While there may not be as many scholarships available to non-traditional students as there are for 18-year-olds, there are some that only you are eligible for. There’s the Jeannette Rankin Scholarship for low-income women over the age of 35, the AARP Women’s Scholarship for women over the age of 40, and the Osher Reentry Scholarship for students who have been out of school for five or more years.
Try online school.
With the wide variety of degrees available online, you can earn a degree in just about any subject from the comfort of your own home. This can be a plus for busy moms who don’t want to waste time commuting to and from a brick and mortar school.
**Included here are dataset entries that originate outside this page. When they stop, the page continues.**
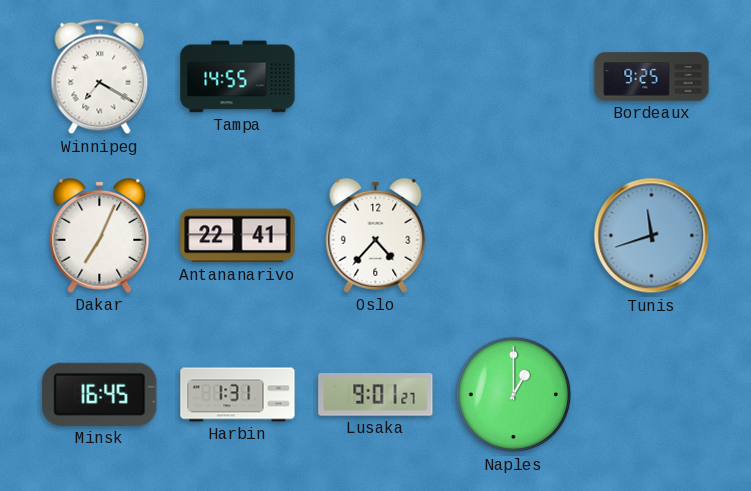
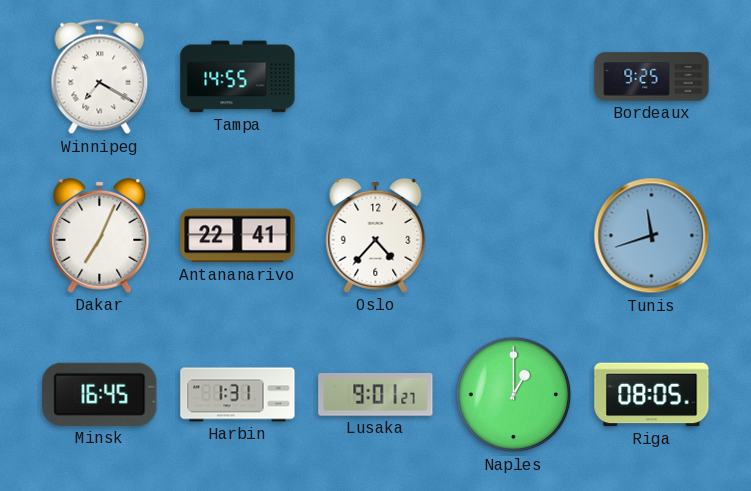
Riga: none -> 08:05
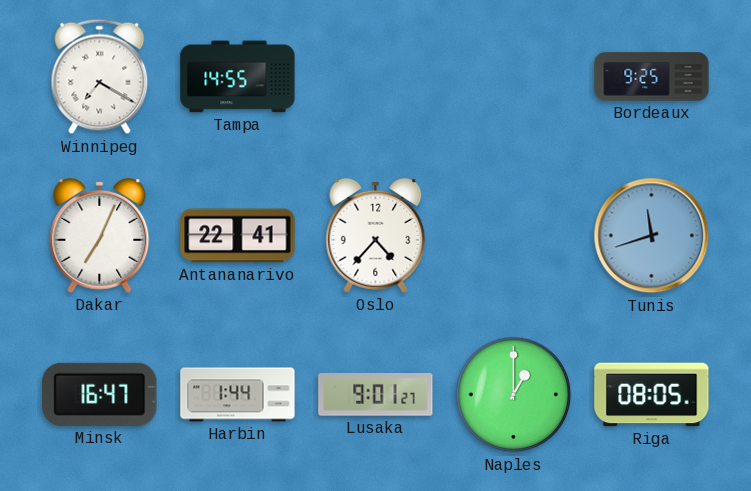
Minsk: 16:45 -> 16:47
Harbin: 1:31 -> 1:44
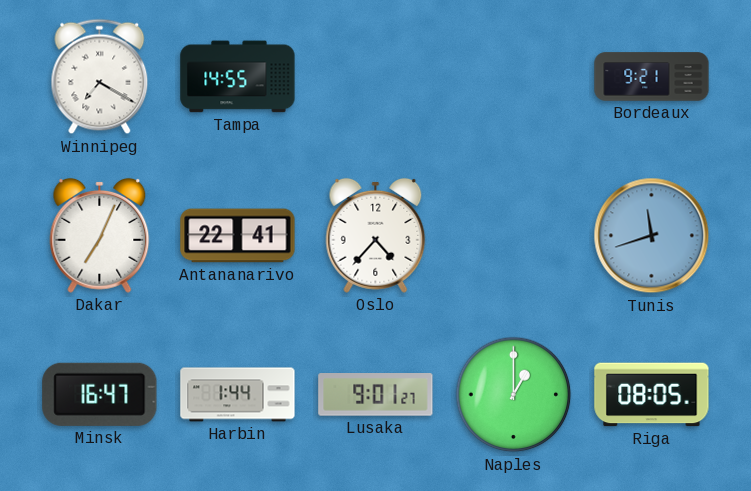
Bordeaux: 9:25 -> 9:21
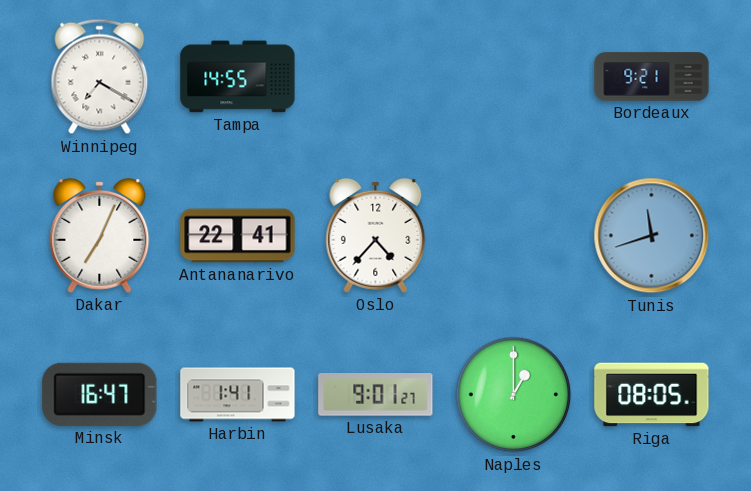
Harbin: 1:44 -> 1:41
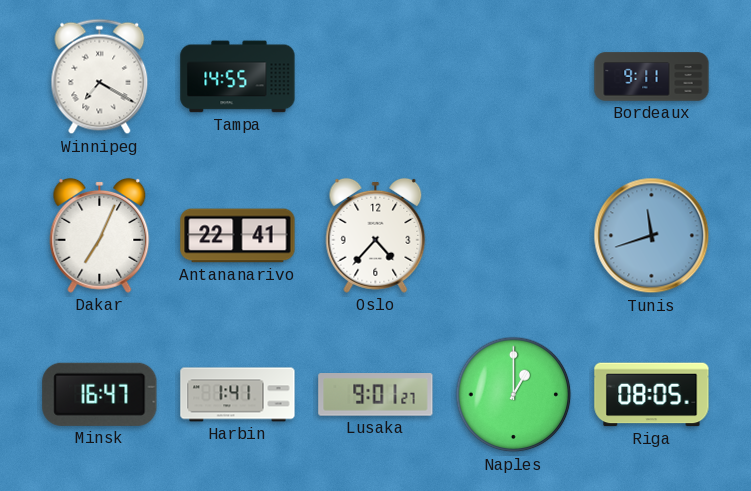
Bordeaux: 9:21 -> 9:11
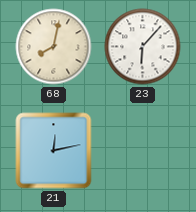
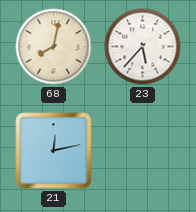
23: 6:07 -> 5:37
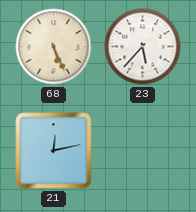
68: 8:02 -> 5:26
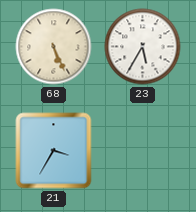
23: 5:37 -> 5:35
21: 12:13 -> 3:35
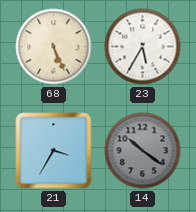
14: none -> 10:21
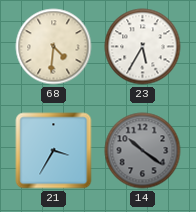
68: 5:26 -> 4:31
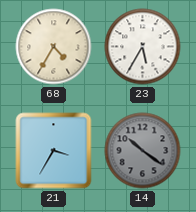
68: 4:31 -> 4:35
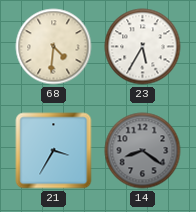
68: 4:35 -> 4:31
14: 10:21 -> 8:21
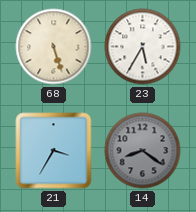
68: 4:31 -> 5:27
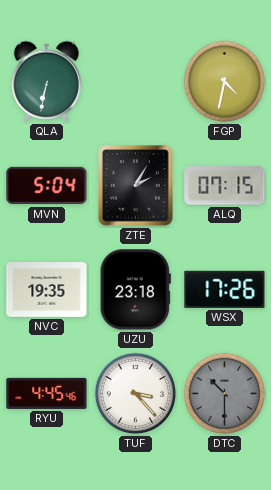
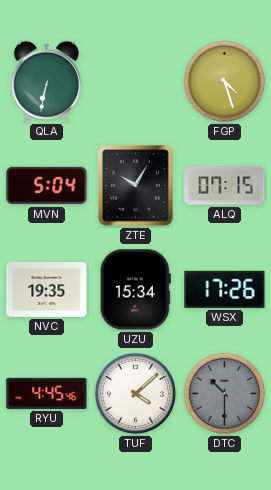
FGP: 4:32 -> 4:27
ZTE: 2:05 -> 10:05
UZU: 23:18 -> 15:34
TUF: 3:23 -> 4:08
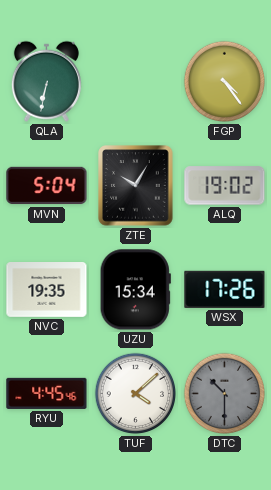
FGP: 4:27 -> 4:24
ALQ: 07:15 -> 19:02
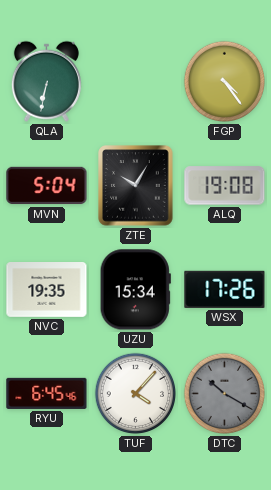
ALQ: 19:02 -> 19:08
RYU: 4:45 -> 6:45
TUF: 4:08 -> 4:07
DTC: 10:30 -> 10:20
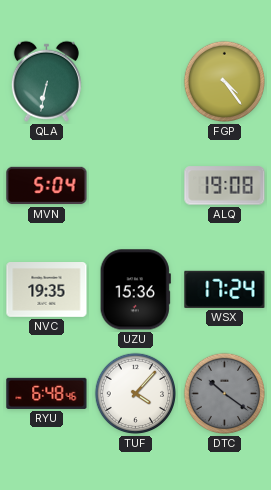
ZTE: 10:05 -> none
UZU: 15:34 -> 15:36
WSX: 17:26 -> 17:24
RYU: 6:45 -> 6:48
DTC: 10:20 -> 10:21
One thing to watch out for is the quality of your education. Some online schools have low credibility ratings, so look around at several schools and do your research before you enroll.
Start off slow.
If you’re not ready to dive right back into being a full-time student, that’s okay. You don’t want to overwhelm yourself at the beginning and then get burned out later, so if you feel like you should only take a class or two your first semester, do it. You can always start being full-time later, or you can stay as a part-time student and spread your classes out over a few more years to make more time for your job or family.
Brush up on your computer skills.
If you’re proud of yourself for being able to type an address in on Google Maps, you may need one of your kids to give you a lesson in current technology. That way, if you ever need to restart your hard drive, convert a Word document to a PDF, or upload something to the Cloud, you won’t be behind the rest of your class.
Yes, your day-to-day life is going to be different because you’re in school, but change is the reason you’re going back to school, right? These little changes, like having to skip the office social to work on a school project or missing Big Brother each week because that’s when your study group meets, will pay off in the end. Once you have your degree in your hand, your life and earning potential will improve, and you won’t even remember all the small stuff you had to give up.
Have no fear.
The thought of going back to school can be daunting if it’s been quite a few years since you’ve picked up a textbook, but it’s only as scary as you make it out to be. Don’t be intimidated by the younger students in your class; you have a lot more figured out about life than they do (and they’ll probably actually be intimidated by you!). You have the experience and the drive to succeed, so don’t let anything stop you.